I live with four dogs. My cocker Annie and border collie Finn have teeth and like all dogs can bite, but I don’t have the same degree of concern about their behavior with people as I do with Sunny and Nibbles. Annie and Finn have a buffer of tolerance and resiliency to being stressed by people. They are not afraid of people. Both Sunny and Nibbles have come a long way in their ability to feel more comfortable and safe with people, but the first feeling that washes over them when they see a person is probably fear, worry or concern. My goal has been to change that feeling to one of gleeful anticipation. In Sunny’s case it might be a frisbee toss across the dog yard. For Nibbles it’s a treat. For both dogs it means no handling or social pressure to engage in a conversation that decreases the distance between person and dog without the dog’s stamp of approval.
By assuming that your dog will bite you might save yourself and someone else having to deal with one. It’s painful.
Years ago I was traveling with a couple of friends. One an ex-housemate who I enjoyed and laughed with, the other, his girlfriend was a friend only the most superficial of ways. We worked at the same place and we liked hanging out with the same guy. She always seemed to be struggling with something in her past that kept her unhappy with her better than average body, her prettier than average face and her smarter than average brain. Luckily her richer than average parents were able to provide her with decades of therapy. Even this seemed to be a cause of dissatisfaction and guilt.
I found her tiresome and self-centered. At dinner one evening when she asked how I would “feel” about her having some of my french fries I thought, “I’d feel like stabbing you with my fork,” but I am an adult and my future will hold many more french fries so, “Help yourself.” In retrospect she might have been a good dog trainer. Considering a person’s emotional attachment to their french fries certainly would set one up for understanding a dog’s attachment to a bone, or old sock.

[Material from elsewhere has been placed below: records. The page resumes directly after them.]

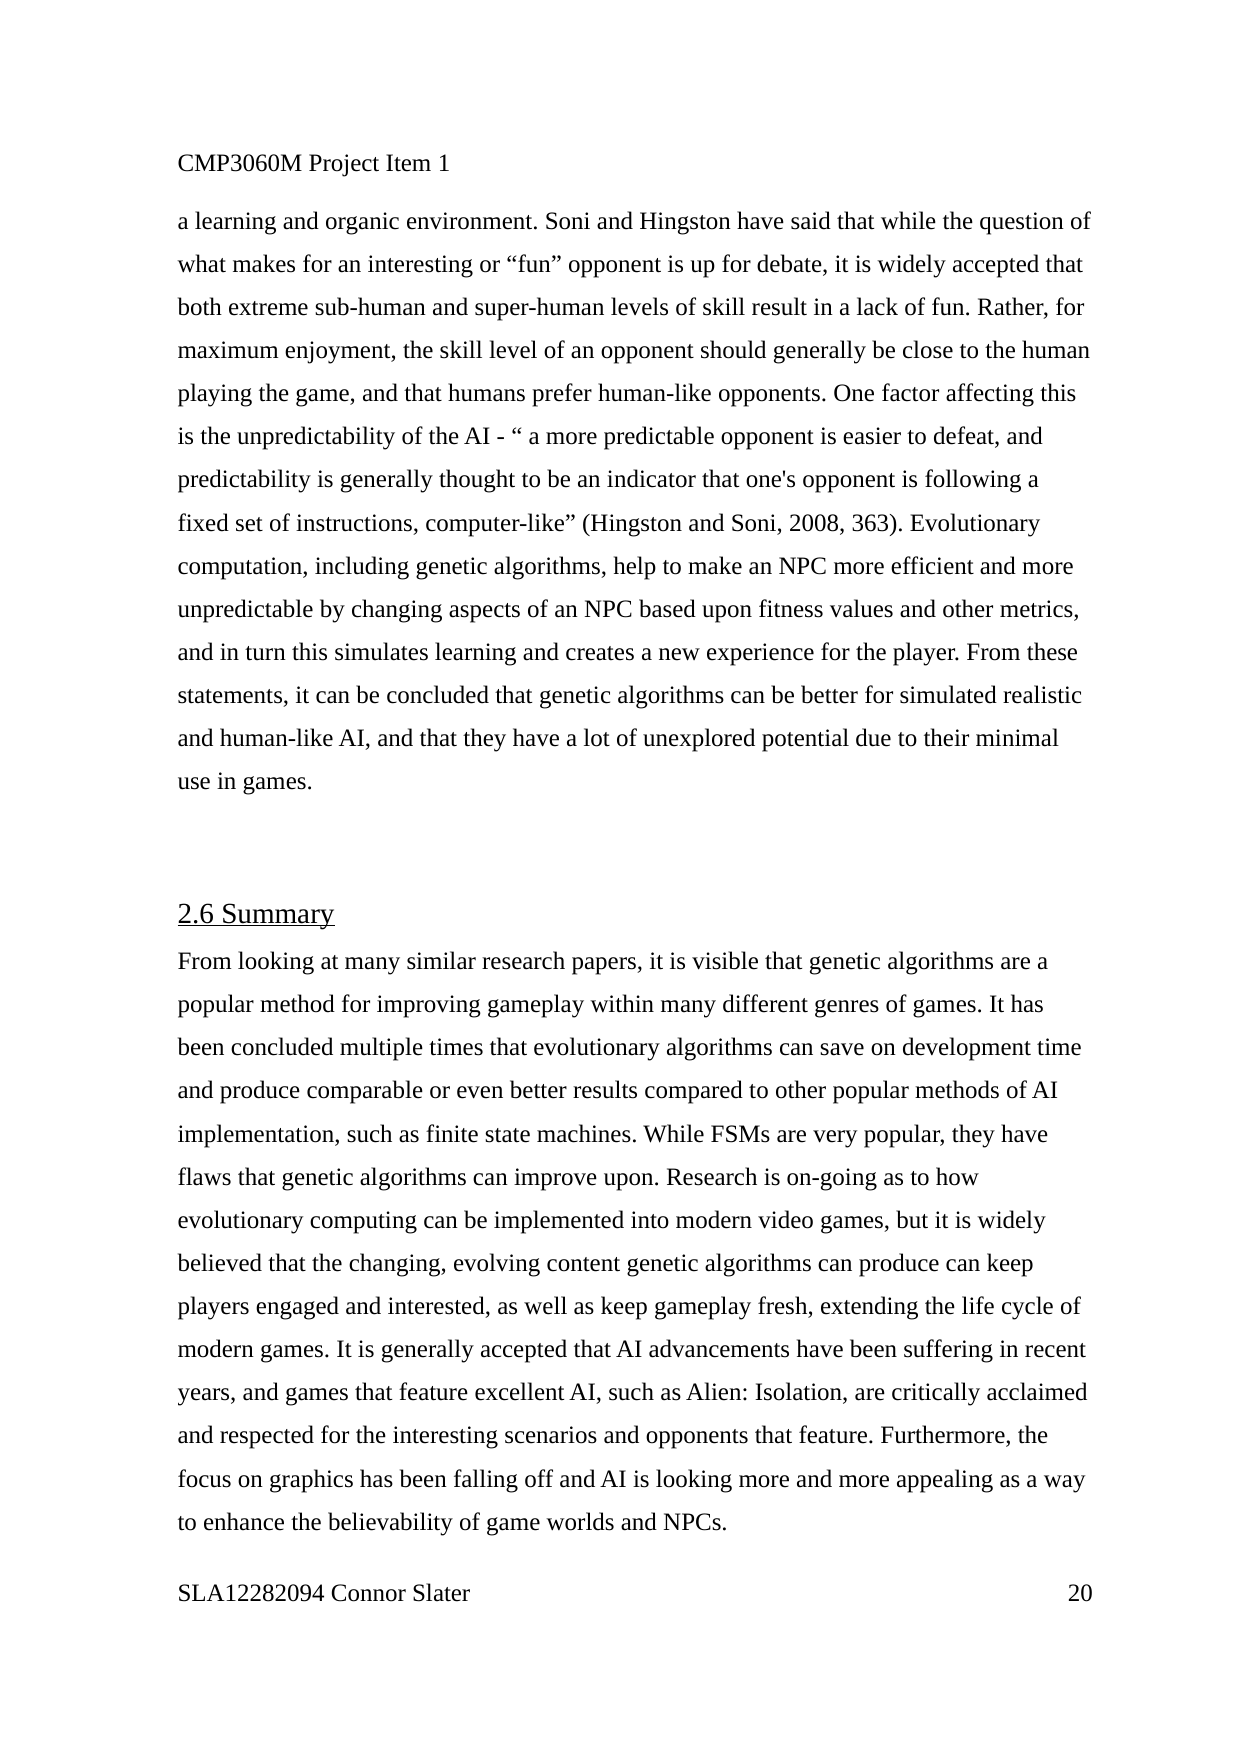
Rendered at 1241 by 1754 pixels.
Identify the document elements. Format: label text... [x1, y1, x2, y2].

text 2.6 Summary [177, 896, 1093, 929]
text From looking at many similar research papers, it is visible that genetic algorithms are a popular method for improving gameplay within many different genres of games. It has been concluded multiple times that evolutionary algorithms can save on development time and produce comparable or even better results compared to other popular methods of AI implementation, such as finite state machines. While FSMs are very popular, they have flaws that genetic algorithms can improve upon. Research is on-going as to how evolutionary computing can be implemented into modern video games, but it is widely believed that the changing, evolving content genetic algorithms can produce can keep players engaged and interested, as well as keep gameplay fresh, extending the life cycle of modern games. It is generally accepted that AI advancements have been suffering in recent years, and games that feature excellent AI, such as Alien: Isolation, are critically acclaimed and respected for the interesting scenarios and opponents that feature. Furthermore, the focus on graphics has been falling off and AI is looking more and more appealing as a way to enhance the believability of game worlds and NPCs. [177, 946, 1093, 1536]
text a learning and organic environment. Soni and Hingston have said that while the question of what makes for an interesting or “fun” opponent is up for debate, it is widely accepted that both extreme sub-human and super-human levels of skill result in a lack of fun. Rather, for maximum enjoyment, the skill level of an opponent should generally be close to the human playing the game, and that humans prefer human-like opponents. One factor affecting this is the unpredictability of the AI - “ a more predictable opponent is easier to defeat, and predictability is generally thought to be an indicator that one's opponent is following a fixed set of instructions, computer-like” (Hingston and Soni, 2008, 363). Evolutionary computation, including genetic algorithms, help to make an NPC more efficient and more unpredictable by changing aspects of an NPC based upon fitness values and other metrics, and in turn this simulates learning and creates a new experience for the player. From these statements, it can be concluded that genetic algorithms can be better for simulated realistic and human-like AI, and that they have a lot of unexplored potential due to their minimal use in games. [177, 206, 1093, 795]
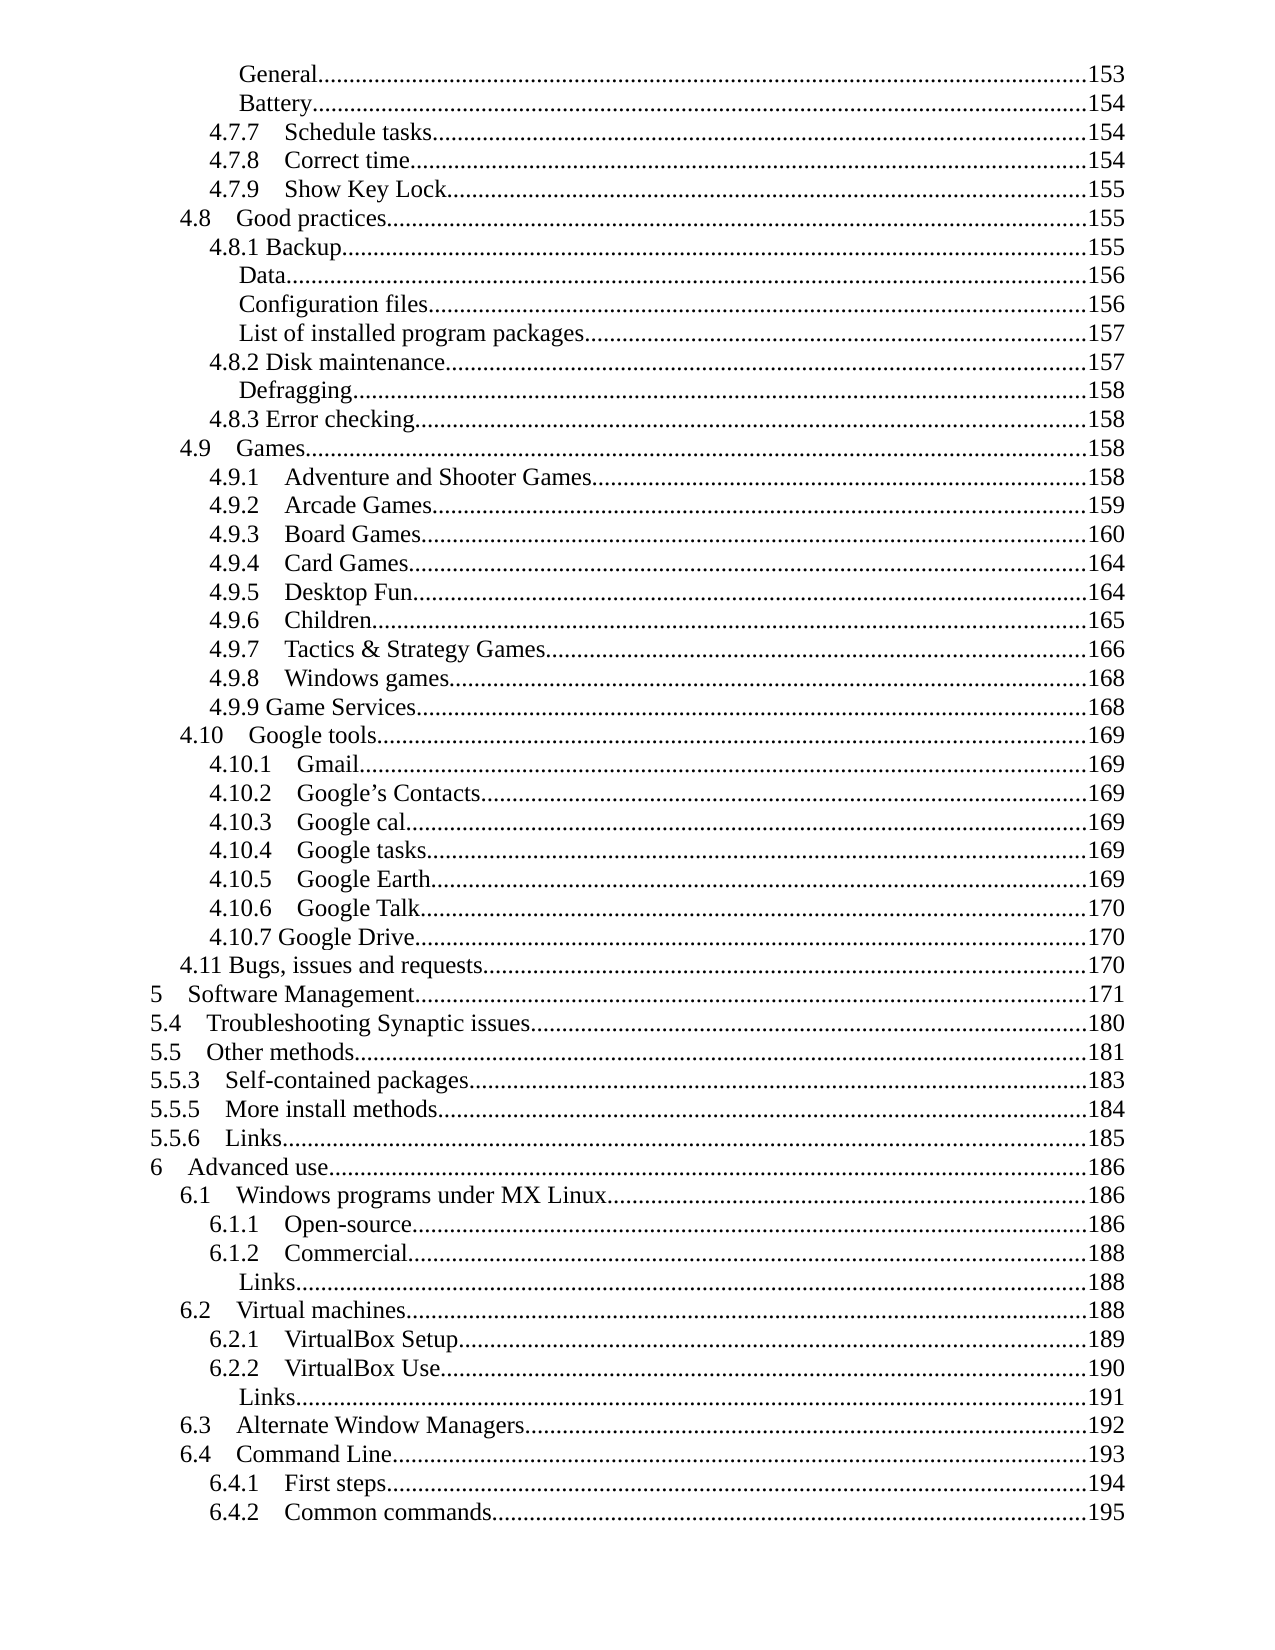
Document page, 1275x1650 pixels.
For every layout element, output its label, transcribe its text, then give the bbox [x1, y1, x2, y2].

text 4.9.4 Card Games 164 [209, 548, 1125, 577]
text 4.9.5 Desktop Fun 164 [209, 577, 1125, 605]
text 4.8.1 Backup 155 [209, 232, 1125, 260]
text 4.10.1 Gmail 169 [209, 749, 1125, 778]
text General 153 [238, 59, 1125, 88]
text 6.1.1 Open-source 186 [209, 1209, 1125, 1238]
text 4.9.6 Children 165 [209, 605, 1125, 634]
text 4.9.7 Tactics & Strategy Games 166 [209, 634, 1125, 663]
text 4.9.1 Adventure and Shooter Games 158 [209, 462, 1125, 490]
text 6.4.1 First steps 194 [209, 1468, 1125, 1497]
text Data 156 [238, 260, 1125, 289]
text Defragging 158 [238, 375, 1125, 404]
text 4.10.2 Google’s Contacts 169 [209, 778, 1125, 807]
text List of installed program packages 157 [238, 318, 1125, 347]
text 4.7.7 Schedule tasks 154 [209, 117, 1125, 145]
text 6.2.2 VirtualBox Use 190 [209, 1353, 1125, 1382]
text 4.8.3 Error checking 158 [209, 404, 1125, 433]
text 6.1.2 Commercial 188 [209, 1238, 1125, 1267]
text Links 188 [238, 1267, 1125, 1295]
text 4.8.2 Disk maintenance 157 [209, 347, 1125, 375]
text 4.9.3 Board Games 160 [209, 519, 1125, 548]
text 4.10.3 Google cal 169 [209, 807, 1125, 835]
text 4.10.4 Google tasks 169 [209, 835, 1125, 864]
text 4.9.2 Arcade Games 159 [209, 490, 1125, 519]
text 4.10.7 Google Drive 170 [209, 922, 1125, 950]
text 6.2.1 VirtualBox Setup 189 [209, 1324, 1125, 1353]
text 4.10.5 Google Earth 169 [209, 864, 1125, 893]
text Configuration files 156 [238, 289, 1125, 318]
text Links 191 [238, 1382, 1125, 1410]
text 4.7.8 Correct time 154 [209, 145, 1125, 174]
text 4.9.8 Windows games 168 [209, 663, 1125, 692]
text 4.7.9 Show Key Lock 155 [209, 174, 1125, 203]
text 4.9.9 Game Services 168 [209, 692, 1125, 720]
text 6.4.2 Common commands 195 [209, 1497, 1125, 1525]
text 4.10.6 Google Talk 170 [209, 893, 1125, 922]
text Battery 154 [238, 88, 1125, 117]
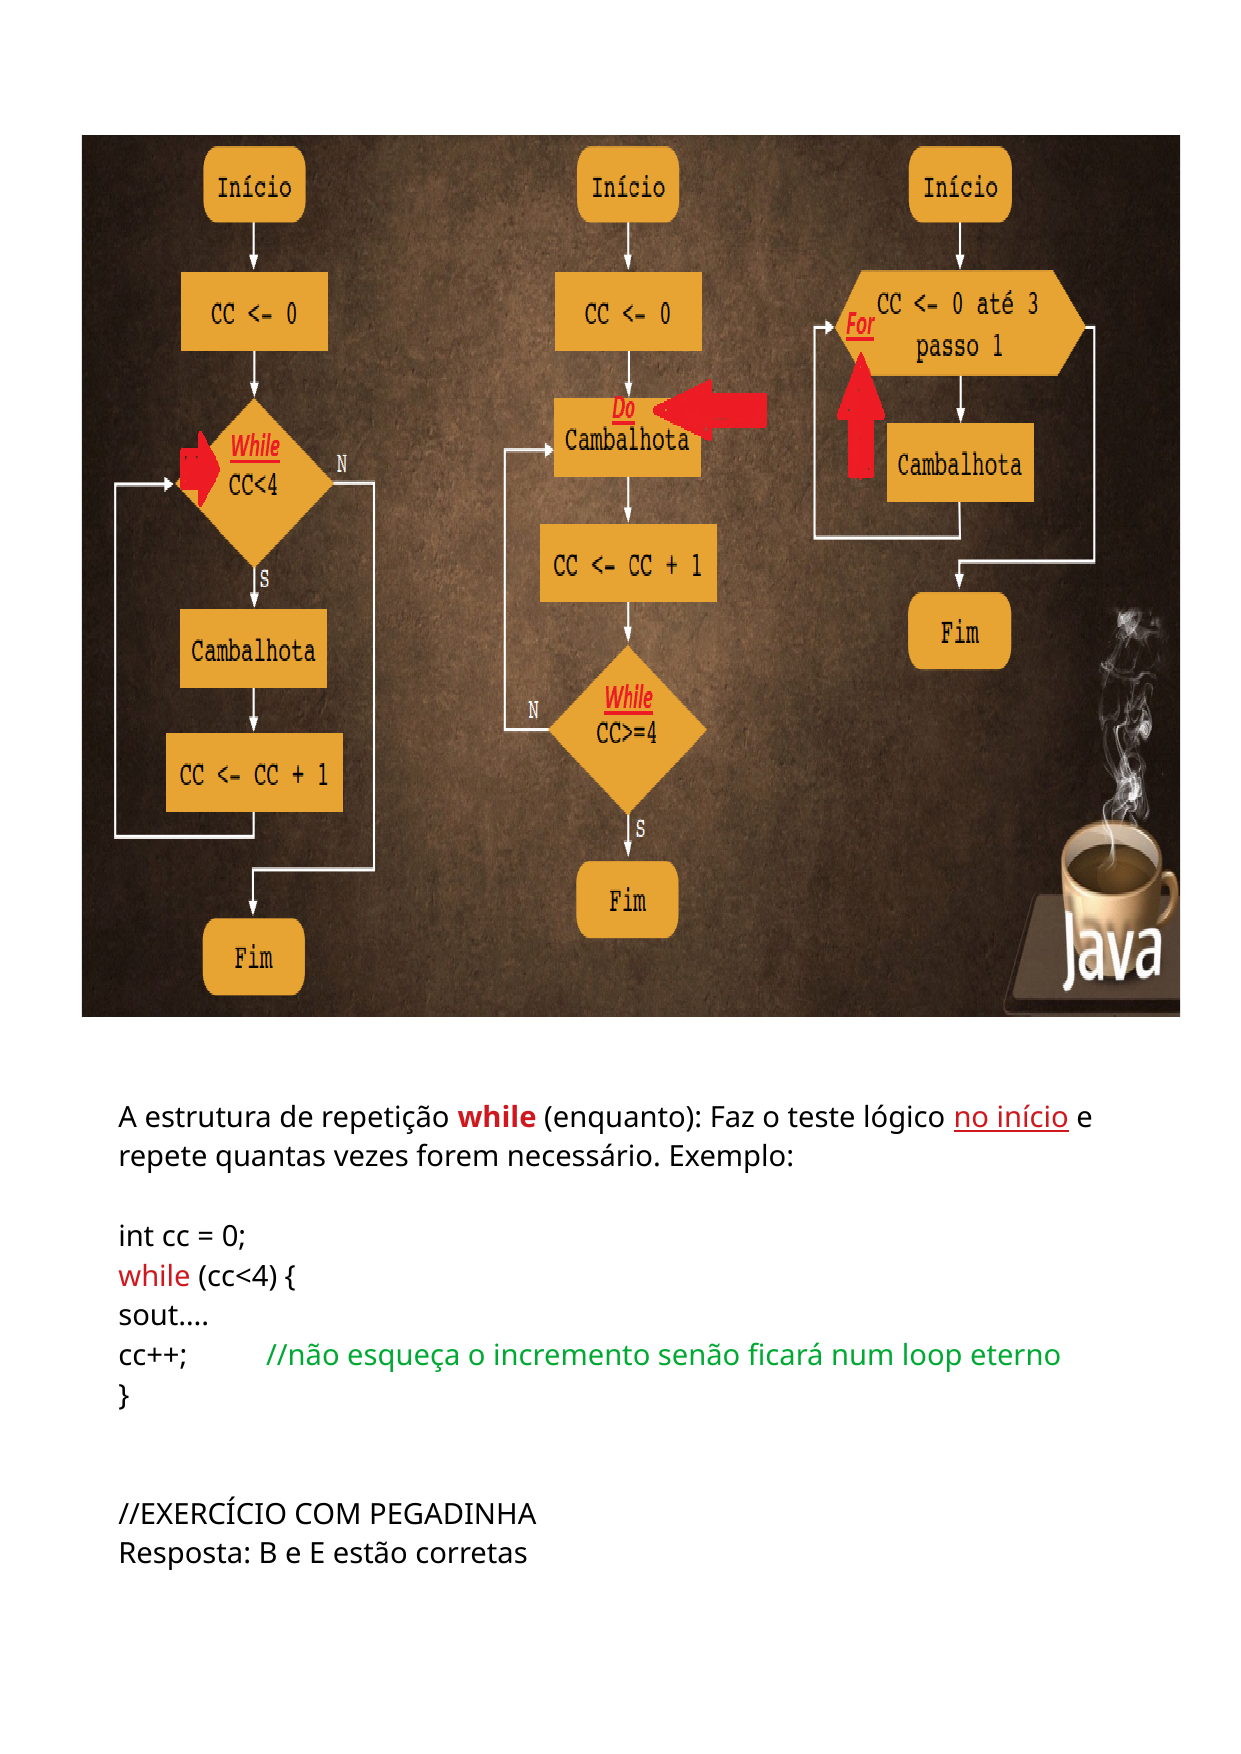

I’m not sure if this woman ever found the solution to her nagging discontent, but no doubt it motivated many of her behaviors. When I look at dogs I often wonder what nagging discontent is motivating their behavior. Why does one find it impossible to walk outside, or another to race frantically from window to window to bark at the slightest movement or sound? What problem is their behavior trying to solve? And I understand that whatever reason I come up with may be right, but may also be very wrong. The best I can hope for is that whatever I come up with motivates me to change the dog’s environment and my or the owner’s interactions in ways that help solve the problem, rather than contribute to it.
In the dog training world more people take relationships into consideration. There is the realization that how we feel about each other will impact how and what a dog learns. And the relationship the dog has with their environment will also play a part in how they choose to behave or are triggered to behave. Dogs will find behaviors that make them feel better or provide some kind of relief, even if those behaviors are maladaptive to our homes and our lives. Indeed these behaviors may be maladaptive to their own lives. We need to find solutions that help them solve their problems in ways that are constructive and safe.
I try to extend my compassion and understanding to people as well as dogs when it comes to being patient with behaviors that annoy me. But it’s probably still a good idea not to reach for my fries. I may be having a bad day.